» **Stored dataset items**
============
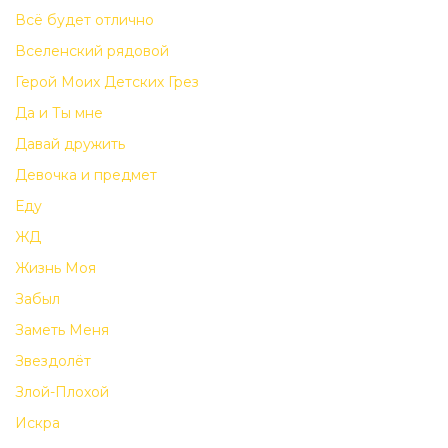
Всё будет отлично
Вселенский рядовой
Герой Моих Детских Грез
Да и Ты мне
Давай дружить
Девочка и предмет
Еду
ЖД
Жизнь Моя
Забыл
Заметь Меня
Звездолёт
Злой-Плохой
Искра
============
Your task is to retype the records above in full and exactly, omitting the pictures.

» **TASK SOLUTION**
Всё будет отлично
Вселенский рядовой
Герой Моих Детских Грез
Да и Ты мне
Давай дружить
Девочка и предмет
Еду
ЖД
Жизнь Моя
Забыл
Заметь Меня
Звездолёт
Злой-Плохой
Искра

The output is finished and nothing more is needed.